WHAT WE’RE WATCHING
‘Dungeons & Dragons: Honor Among Thieves’ – magic and monsters on the big screen
‘Dungeons & Dragons: Honor Among Thieves’ is a breezy blockbuster entertainment film, with a well-balanced mix of humour and heart.
If you were to describe the high fantasy genre on the basis of what has reached our screens in recent years, one might think of adjectives like epic, dour, gritty or even austere. From The Lord of the Rings to Game of Thrones and The Witcher, fantastic alternate universes filled with magic and monsters are presented as serious places, with their inhabitants forever living in the shadow of war and world-ending calamity.
However, if you’ve ever played tabletop roleplaying game Dungeons & Dragons, you’ve probably developed a very different sense of what high fantasy is.

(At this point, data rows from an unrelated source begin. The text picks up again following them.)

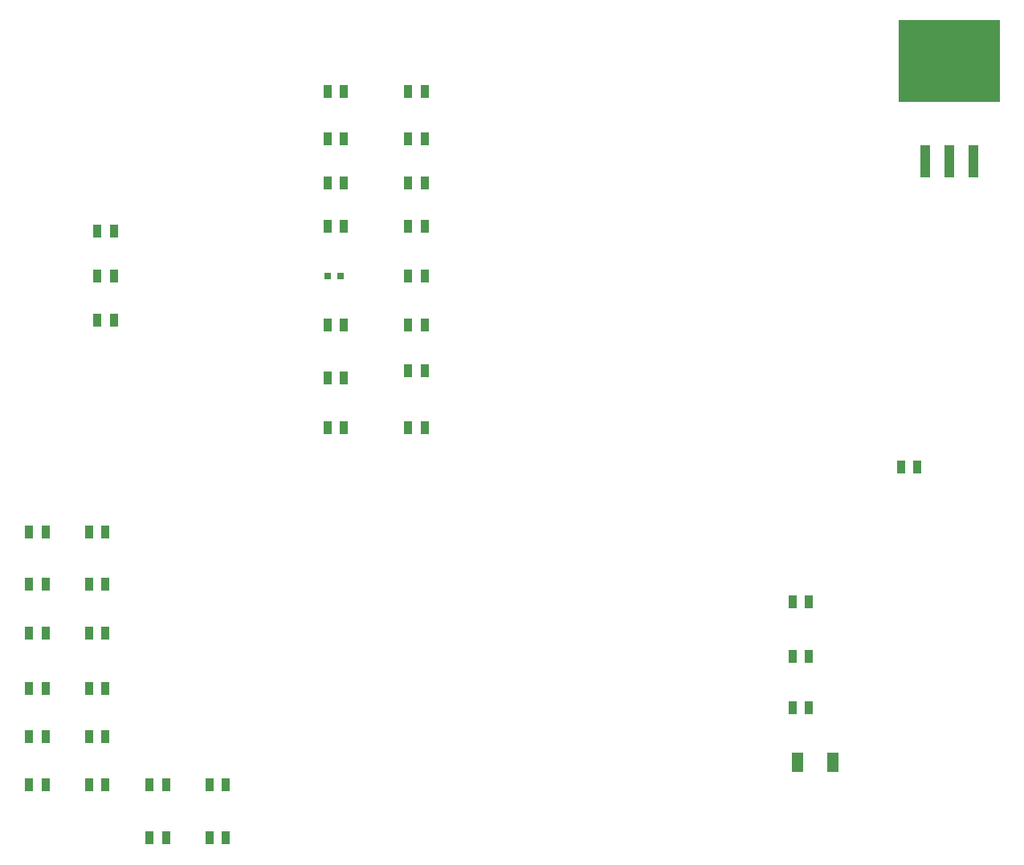
<source format=gbr>
G04*
G04 #@! TF.GenerationSoftware,Altium Limited,Altium Designer,22.4.2 (48)*
G04*
G04 Layer_Color=8421504*
%FSLAX25Y25*%
%MOIN*%
G70*
G04*
G04 #@! TF.SameCoordinates,C5E8B2FC-1F32-4D00-A684-16CD1971BE58*
G04*
G04*
G04 #@! TF.FilePolarity,Positive*
G04*
G01*
G75*
%ADD15R,0.03740X0.05354*%
%ADD16R,0.02559X0.02756*%
%ADD17R,0.42126X0.33858*%
%ADD18R,0.03937X0.13386*%
%ADD19R,0.04921X0.07874*%
D15*
X160110Y140000D02*
D03*
X167000D02*
D03*
X185055Y162000D02*
D03*
X191945D02*
D03*
X234000Y394000D02*
D03*
X240890D02*
D03*
X267555Y412000D02*
D03*
X274445D02*
D03*
X240890D02*
D03*
X234000D02*
D03*
X145445Y392000D02*
D03*
X138555D02*
D03*
X267555Y310500D02*
D03*
X274445D02*
D03*
X240890D02*
D03*
X234000D02*
D03*
X274445Y334000D02*
D03*
X267555D02*
D03*
X240890Y331000D02*
D03*
X234000D02*
D03*
X274445Y353000D02*
D03*
X267555D02*
D03*
X240890D02*
D03*
X234000D02*
D03*
X274445Y373500D02*
D03*
X267555D02*
D03*
X274445Y394000D02*
D03*
X267555D02*
D03*
Y430500D02*
D03*
X274445D02*
D03*
X234000D02*
D03*
X240890D02*
D03*
X267555Y450000D02*
D03*
X274445D02*
D03*
X234000D02*
D03*
X240890D02*
D03*
X191945Y140000D02*
D03*
X185055D02*
D03*
X160110Y162000D02*
D03*
X167000D02*
D03*
X141945D02*
D03*
X135055D02*
D03*
X117000D02*
D03*
X110110D02*
D03*
X141945Y182000D02*
D03*
X135055D02*
D03*
X117000D02*
D03*
X110110D02*
D03*
X135055Y202000D02*
D03*
X141945D02*
D03*
X117000D02*
D03*
X110110D02*
D03*
X135055Y225000D02*
D03*
X141945D02*
D03*
X117000D02*
D03*
X110110D02*
D03*
X141945Y245500D02*
D03*
X135055D02*
D03*
X117000D02*
D03*
X110110D02*
D03*
X141945Y267000D02*
D03*
X135055D02*
D03*
X117000D02*
D03*
X110110D02*
D03*
X433945Y238000D02*
D03*
X427055D02*
D03*
X433945Y194000D02*
D03*
X427055D02*
D03*
X478890Y294000D02*
D03*
X472000D02*
D03*
X427055Y215500D02*
D03*
X433945D02*
D03*
X145445Y373500D02*
D03*
X138555D02*
D03*
Y355000D02*
D03*
X145445D02*
D03*
D16*
X239315Y373500D02*
D03*
X234000D02*
D03*
D17*
X492000Y462677D02*
D03*
D18*
X502000Y420945D02*
D03*
X492000D02*
D03*
X482000D02*
D03*
D19*
X443882Y171500D02*
D03*
X429118D02*
D03*
M02*

</source>
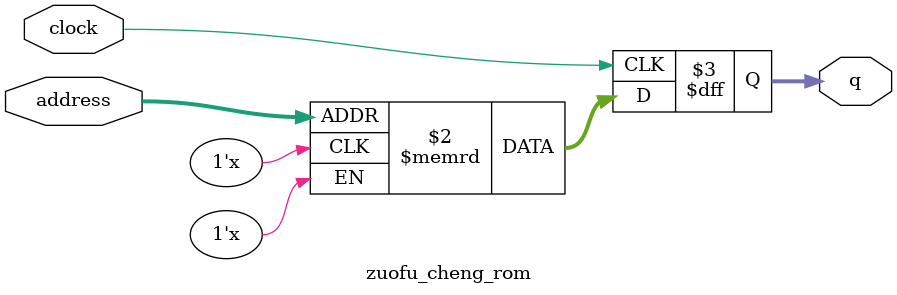
<source format=sv>
module zuofu_cheng_rom (
	input logic clock,
	input logic [10:0] address,
	output logic [5:0] q
);

logic [5:0] memory [0:2027] /* synthesis ram_init_file = "./zuofu_cheng/zuofu_cheng.COE" */;

always_ff @ (posedge clock) begin
	q <= memory[address];
end

endmodule

</source>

Typically an apocalyptic threat will be part of the mix, but Dungeons & Dragons doesn’t skimp on fulfilment and fun. If your paladin wants to open a chain of massage parlours (branded Lay on Hands), nothing except your game master, and maybe some dice rolls, is stopping you. There’s a lot of light-hearted shenanigans at an individual level in Dungeons & Dragons, as character needs intersect with player wants.
That playful spirit is something that the new movie Dungeons & Dragons: Honor Among Thieves captures especially well. The fantasy action adventure doesn’t build up to some giant battle of 10 armies; the world is at stake from the threat of Red Wizards, but Honor Among Thieves is in essence a rollicking heist tale involving a band of adventurers who represent signature player classes from the game.
Released from prison after a botched theft, bard Edgin Darvis (Chris Pine), along with his old criminal partners, barbarian Holga (Michelle Rodriguez) and half-elf sorcerer Simon Aumar (Justice Smith), rope in the assistance of tiefling druid Doric (Sophia Lillis) and insufferably perfect paladin Xenk Yendar (Regé-Jean Page) to break into the vault of the new Lord of Neverwinter. Elevated to the position of ruler just so happens to be Edgin’s former rogue colleague Forge Fitzwilliam (Hugh Grant), who has struck a deal with dark wizard Sofina (Daisy Head).
Dungeons & Dragons: Honor Among Thieves is full of references to its tabletop origins – including a delightful surprise nod to the Eighties animated series – but even if you’ve never seen a 20-sided die, you’ll be able to jump into its on-screen world.
One of the film’s greatest pleasures is just how accessible it is: in an era of sequels, prequels and requels, where franchises are pushing beyond trilogies, Honor Among Thieves is a standalone. Audiences don’t have to be up to date with two movies’ (and three spin-off TV series’) worth of plot to know and understand what is going on.
Honor Among Thieves also manages to include heartfelt moments; this is perhaps surprising from writer-director pair Jonathan Goldstein and John Francis Daley, who scripted the Horrible Bosses movies, until you realise they also worked on the screenplay of the rather emotionally charged Spider-Man: Homecoming.
As it is, combined with strong production values, and an inventive exploration of how magic would be used to pull off a risky burglary, Honor Among Thieves emerges as an actual good Dungeons & Dragons movie. If you’ve been put off by the notoriously awful 2000 big-screen take (starring Marlon Wayans and Jeremy Irons), and its two straight-to-DVD sequels, don’t be.
Yet, it’s also not a movie without flaws; it leaves some key plot threads dangling in the end, Lillis is underutilised compared with her fellow leads, and the final arena battle feels both abrupt and constrained.
Still, you rarely feel its 134-minute length as it strides confidently and charismatically from scene to scene, and, as a whole, the film mirrors the likeability of its cast, who get to play to their charming strengths. There’s a good chance you’ll walk out of this one with a smile on your face, and a little bit of vicarious adventurer swagger. DM/ML
This story was first published on Pfangirl.com
Dungeons & Dragons: Honor Among Thieves is available in cinemas from 31 March.